PM Modi: Record Turnout in Kashmir Elections Sends a Global Message, Article 370 Wasn't People's Agenda

The Modi government abrogated Article 370 in August 2019, which granted special autonomy to Jammu and Kashmir. This move, according to Modi, has fostered greater unity and a sense of belonging among the people in the region, reflected in the increased voter turnout and tourism.

Prime Minister Narendra Modi has emphasized that Article 370 was never the agenda of the people of Kashmir or the broader Indian populace but rather the concern of a few influential families. In an exclusive interview with ANI, Modi highlighted the enthusiastic participation of Kashmiri voters in the recent Lok Sabha elections as a powerful statement to the world.

“Article 370 was the agenda of only four families, it was neither the agenda of the people of Kashmir nor the agenda of the people of the country. For their benefit, they had built such a wall of 370 and used to say that if 370 was removed, there would be a fire…Today it has become true that after the removal of 370, there is a feeling of more unity. The feeling of belongingness is increasing among the people of Kashmir and hence its direct result is also visible in elections, and tourism,” Modi stated.

The Modi government abrogated Article 370 in August 2019, which granted special autonomy to Jammu and Kashmir. This move, according to Modi, has fostered greater unity and a sense of belonging among the people in the region, reflected in the increased voter turnout and tourism.

The Prime Minister also noted the warm reception of international delegates during the G20 summit events in Kashmir, further underscoring the region’s positive transformation.

In the recent Lok Sabha elections, constituencies such as Srinagar, Baramulla, and Anantnag-Rajouri saw record voter turnouts. Srinagar recorded 38.49% polling, Baramulla 59.1%, and Anantnag-Rajouri 51.35% as of 5 pm on April 25. This level of participation is the highest since 1989 and marks the first Lok Sabha elections in Jammu and Kashmir since the abrogation of Article 370.

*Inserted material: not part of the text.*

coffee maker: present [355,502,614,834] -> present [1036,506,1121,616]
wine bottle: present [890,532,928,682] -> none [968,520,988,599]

“First of all, I would like to pray to the justice system of our country that if the government wants to do any work, they have a design, and strategy to do that work. To solve such problems, work had to be done under that strategy. Now sometimes I had to shut down the internet for that. Some NGOs went to court and it became a big issue in the court but today the children there proudly say that the internet has not been shut down for the last 5 years and we have been getting all the facilities for the last 5 years. There was some pain for a few days, but it was for a good cause… It is very important to save the country from such NGOs,” he said.

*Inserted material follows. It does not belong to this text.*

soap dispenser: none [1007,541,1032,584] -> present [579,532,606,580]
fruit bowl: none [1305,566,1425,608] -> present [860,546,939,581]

Modi stressed that the enthusiastic voter turnout in Kashmir is a testament to the region’s acceptance of the Indian Constitution and dedication to the nation’s spirit. He expressed satisfaction with the record-breaking participation, viewing it as a message to the world and to sceptics who doubted the positive outcomes of the government’s decisions.

The Lok Sabha elections are being held in six phases, with the final phase concluding on June 1 and vote counting scheduled for June 4.

Article 370

Article 370 was a provision in the Indian Constitution that granted special autonomous status to the region of Jammu and Kashmir. It allowed the state to have its own constitution, separate flag, and autonomy over internal matters, while defence, communications, finance, and foreign affairs remained under the Indian government’s jurisdiction. Originally intended as a temporary measure, Article 370 meant that Indian laws did not automatically apply to Jammu and Kashmir; the state’s legislative assembly decided which laws would be applicable. The article also defined “permanent residents” of the state, granting them special rights and privileges regarding property, employment, and scholarships, not available to non-residents. On August 5, 2019, the Indian government revoked Article 370, fully integrating Jammu and Kashmir into India and reorganizing it into two Union Territories: Jammu & Kashmir and Ladakh. This decision was met with mixed reactions, with supporters advocating for better integration and development, while opponents claimed it violated constitutional guarantees and could lead to unrest.